=== Collected data entries ===

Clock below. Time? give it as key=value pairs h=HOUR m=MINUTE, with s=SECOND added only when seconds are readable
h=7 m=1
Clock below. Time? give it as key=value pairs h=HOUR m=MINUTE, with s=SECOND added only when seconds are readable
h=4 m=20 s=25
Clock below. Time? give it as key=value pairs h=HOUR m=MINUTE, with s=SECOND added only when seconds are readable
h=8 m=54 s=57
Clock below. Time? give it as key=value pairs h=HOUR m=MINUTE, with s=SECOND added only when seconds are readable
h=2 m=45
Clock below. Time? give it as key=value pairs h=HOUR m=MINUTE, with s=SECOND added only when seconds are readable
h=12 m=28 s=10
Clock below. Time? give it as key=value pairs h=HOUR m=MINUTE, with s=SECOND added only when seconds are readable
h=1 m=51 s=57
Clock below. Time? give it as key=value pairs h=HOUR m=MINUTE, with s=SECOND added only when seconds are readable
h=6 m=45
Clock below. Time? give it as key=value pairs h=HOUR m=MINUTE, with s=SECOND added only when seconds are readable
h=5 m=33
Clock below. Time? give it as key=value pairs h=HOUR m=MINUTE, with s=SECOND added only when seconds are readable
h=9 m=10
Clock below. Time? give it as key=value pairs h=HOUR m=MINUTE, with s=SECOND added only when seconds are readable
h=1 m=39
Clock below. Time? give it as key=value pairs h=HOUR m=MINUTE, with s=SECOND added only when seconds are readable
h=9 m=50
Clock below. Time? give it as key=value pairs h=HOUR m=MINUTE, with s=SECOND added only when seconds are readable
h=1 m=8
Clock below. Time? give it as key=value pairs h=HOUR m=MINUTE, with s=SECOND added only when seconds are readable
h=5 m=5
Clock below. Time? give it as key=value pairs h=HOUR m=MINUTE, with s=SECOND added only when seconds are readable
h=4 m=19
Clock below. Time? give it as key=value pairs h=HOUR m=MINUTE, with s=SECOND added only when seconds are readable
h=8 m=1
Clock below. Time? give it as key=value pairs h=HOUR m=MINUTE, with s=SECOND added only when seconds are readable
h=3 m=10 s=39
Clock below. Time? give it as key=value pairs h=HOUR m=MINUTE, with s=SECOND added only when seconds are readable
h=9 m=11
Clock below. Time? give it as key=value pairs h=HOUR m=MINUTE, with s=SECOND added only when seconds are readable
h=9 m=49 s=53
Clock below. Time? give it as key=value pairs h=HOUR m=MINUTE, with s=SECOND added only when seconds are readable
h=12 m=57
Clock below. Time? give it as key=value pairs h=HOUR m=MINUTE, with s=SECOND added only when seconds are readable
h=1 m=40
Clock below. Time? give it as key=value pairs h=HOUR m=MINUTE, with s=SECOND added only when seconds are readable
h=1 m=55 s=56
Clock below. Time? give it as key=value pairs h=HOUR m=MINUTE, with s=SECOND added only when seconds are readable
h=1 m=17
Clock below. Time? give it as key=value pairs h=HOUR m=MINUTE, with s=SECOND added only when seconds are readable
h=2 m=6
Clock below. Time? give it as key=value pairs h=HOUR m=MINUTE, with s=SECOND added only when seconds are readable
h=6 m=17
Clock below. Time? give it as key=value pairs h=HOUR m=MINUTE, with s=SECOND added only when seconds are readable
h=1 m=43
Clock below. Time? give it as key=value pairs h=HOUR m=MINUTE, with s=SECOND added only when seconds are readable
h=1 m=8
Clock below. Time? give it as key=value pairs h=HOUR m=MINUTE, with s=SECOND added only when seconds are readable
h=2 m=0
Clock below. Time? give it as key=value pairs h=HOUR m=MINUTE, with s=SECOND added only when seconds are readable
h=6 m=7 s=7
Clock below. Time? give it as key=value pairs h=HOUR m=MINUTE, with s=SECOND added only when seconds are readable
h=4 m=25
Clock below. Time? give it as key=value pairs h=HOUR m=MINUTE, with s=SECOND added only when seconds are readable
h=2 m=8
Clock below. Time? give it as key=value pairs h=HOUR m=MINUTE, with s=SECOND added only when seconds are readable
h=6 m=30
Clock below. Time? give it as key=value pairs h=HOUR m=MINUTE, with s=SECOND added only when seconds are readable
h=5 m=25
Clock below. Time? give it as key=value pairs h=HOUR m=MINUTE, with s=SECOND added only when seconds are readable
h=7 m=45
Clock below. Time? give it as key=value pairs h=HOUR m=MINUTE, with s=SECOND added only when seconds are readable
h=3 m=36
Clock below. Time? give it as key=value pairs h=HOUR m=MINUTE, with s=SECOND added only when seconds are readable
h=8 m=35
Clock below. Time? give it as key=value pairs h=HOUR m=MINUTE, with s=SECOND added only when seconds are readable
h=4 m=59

=== What you are asked to do ===
Please express the data above as a JSON list of strings, one string per line, with blank lines left out.

=== Answer to this exercise ===
[
  "Clock below. Time? give it as key=value pairs h=HOUR m=MINUTE, with s=SECOND added only when seconds are readable",
  "h=7 m=1",
  "Clock below. Time? give it as key=value pairs h=HOUR m=MINUTE, with s=SECOND added only when seconds are readable",
  "h=4 m=20 s=25",
  "Clock below. Time? give it as key=value pairs h=HOUR m=MINUTE, with s=SECOND added only when seconds are readable",
  "h=8 m=54 s=57",
  "Clock below. Time? give it as key=value pairs h=HOUR m=MINUTE, with s=SECOND added only when seconds are readable",
  "h=2 m=45",
  "Clock below. Time? give it as key=value pairs h=HOUR m=MINUTE, with s=SECOND added only when seconds are readable",
  "h=12 m=28 s=10",
  "Clock below. Time? give it as key=value pairs h=HOUR m=MINUTE, with s=SECOND added only when seconds are readable",
  "h=1 m=51 s=57",
  "Clock below. Time? give it as key=value pairs h=HOUR m=MINUTE, with s=SECOND added only when seconds are readable",
  "h=6 m=45",
  "Clock below. Time? give it as key=value pairs h=HOUR m=MINUTE, with s=SECOND added only when seconds are readable",
  "h=5 m=33",
  "Clock below. Time? give it as key=value pairs h=HOUR m=MINUTE, with s=SECOND added only when seconds are readable",
  "h=9 m=10",
  "Clock below. Time? give it as key=value pairs h=HOUR m=MINUTE, with s=SECOND added only when seconds are readable",
  "h=1 m=39",
  "Clock below. Time? give it as key=value pairs h=HOUR m=MINUTE, with s=SECOND added only when seconds are readable",
  "h=9 m=50",
  "Clock below. Time? give it as key=value pairs h=HOUR m=MINUTE, with s=SECOND added only when seconds are readable",
  "h=1 m=8",
  "Clock below. Time? give it as key=value pairs h=HOUR m=MINUTE, with s=SECOND added only when seconds are readable",
  "h=5 m=5",
  "Clock below. Time? give it as key=value pairs h=HOUR m=MINUTE, with s=SECOND added only when seconds are readable",
  "h=4 m=19",
  "Clock below. Time? give it as key=value pairs h=HOUR m=MINUTE, with s=SECOND added only when seconds are readable",
  "h=8 m=1",
  "Clock below. Time? give it as key=value pairs h=HOUR m=MINUTE, with s=SECOND added only when seconds are readable",
  "h=3 m=10 s=39",
  "Clock below. Time? give it as key=value pairs h=HOUR m=MINUTE, with s=SECOND added only when seconds are readable",
  "h=9 m=11",
  "Clock below. Time? give it as key=value pairs h=HOUR m=MINUTE, with s=SECOND added only when seconds are readable",
  "h=9 m=49 s=53",
  "Clock below. Time? give it as key=value pairs h=HOUR m=MINUTE, with s=SECOND added only when seconds are readable",
  "h=12 m=57",
  "Clock below. Time? give it as key=value pairs h=HOUR m=MINUTE, with s=SECOND added only when seconds are readable",
  "h=1 m=40",
  "Clock below. Time? give it as key=value pairs h=HOUR m=MINUTE, with s=SECOND added only when seconds are readable",
  "h=1 m=55 s=56",
  "Clock below. Time? give it as key=value pairs h=HOUR m=MINUTE, with s=SECOND added only when seconds are readable",
  "h=1 m=17",
  "Clock below. Time? give it as key=value pairs h=HOUR m=MINUTE, with s=SECOND added only when seconds are readable",
  "h=2 m=6",
  "Clock below. Time? give it as key=value pairs h=HOUR m=MINUTE, with s=SECOND added only when seconds are readable",
  "h=6 m=17",
  "Clock below. Time? give it as key=value pairs h=HOUR m=MINUTE, with s=SECOND added only when seconds are readable",
  "h=1 m=43",
  "Clock below. Time? give it as key=value pairs h=HOUR m=MINUTE, with s=SECOND added only when seconds are readable",
  "h=1 m=8",
  "Clock below. Time? give it as key=value pairs h=HOUR m=MINUTE, with s=SECOND added only when seconds are readable",
  "h=2 m=0",
  "Clock below. Time? give it as key=value pairs h=HOUR m=MINUTE, with s=SECOND added only when seconds are readable",
  "h=6 m=7 s=7",
  "Clock below. Time? give it as key=value pairs h=HOUR m=MINUTE, with s=SECOND added only when seconds are readable",
  "h=4 m=25",
  "Clock below. Time? give it as key=value pairs h=HOUR m=MINUTE, with s=SECOND added only when seconds are readable",
  "h=2 m=8",
  "Clock below. Time? give it as key=value pairs h=HOUR m=MINUTE, with s=SECOND added only when seconds are readable",
  "h=6 m=30",
  "Clock below. Time? give it as key=value pairs h=HOUR m=MINUTE, with s=SECOND added only when seconds are readable",
  "h=5 m=25",
  "Clock below. Time? give it as key=value pairs h=HOUR m=MINUTE, with s=SECOND added only when seconds are readable",
  "h=7 m=45",
  "Clock below. Time? give it as key=value pairs h=HOUR m=MINUTE, with s=SECOND added only when seconds are readable",
  "h=3 m=36",
  "Clock below. Time? give it as key=value pairs h=HOUR m=MINUTE, with s=SECOND added only when seconds are readable",
  "h=8 m=35",
  "Clock below. Time? give it as key=value pairs h=HOUR m=MINUTE, with s=SECOND added only when seconds are readable",
  "h=4 m=59"
]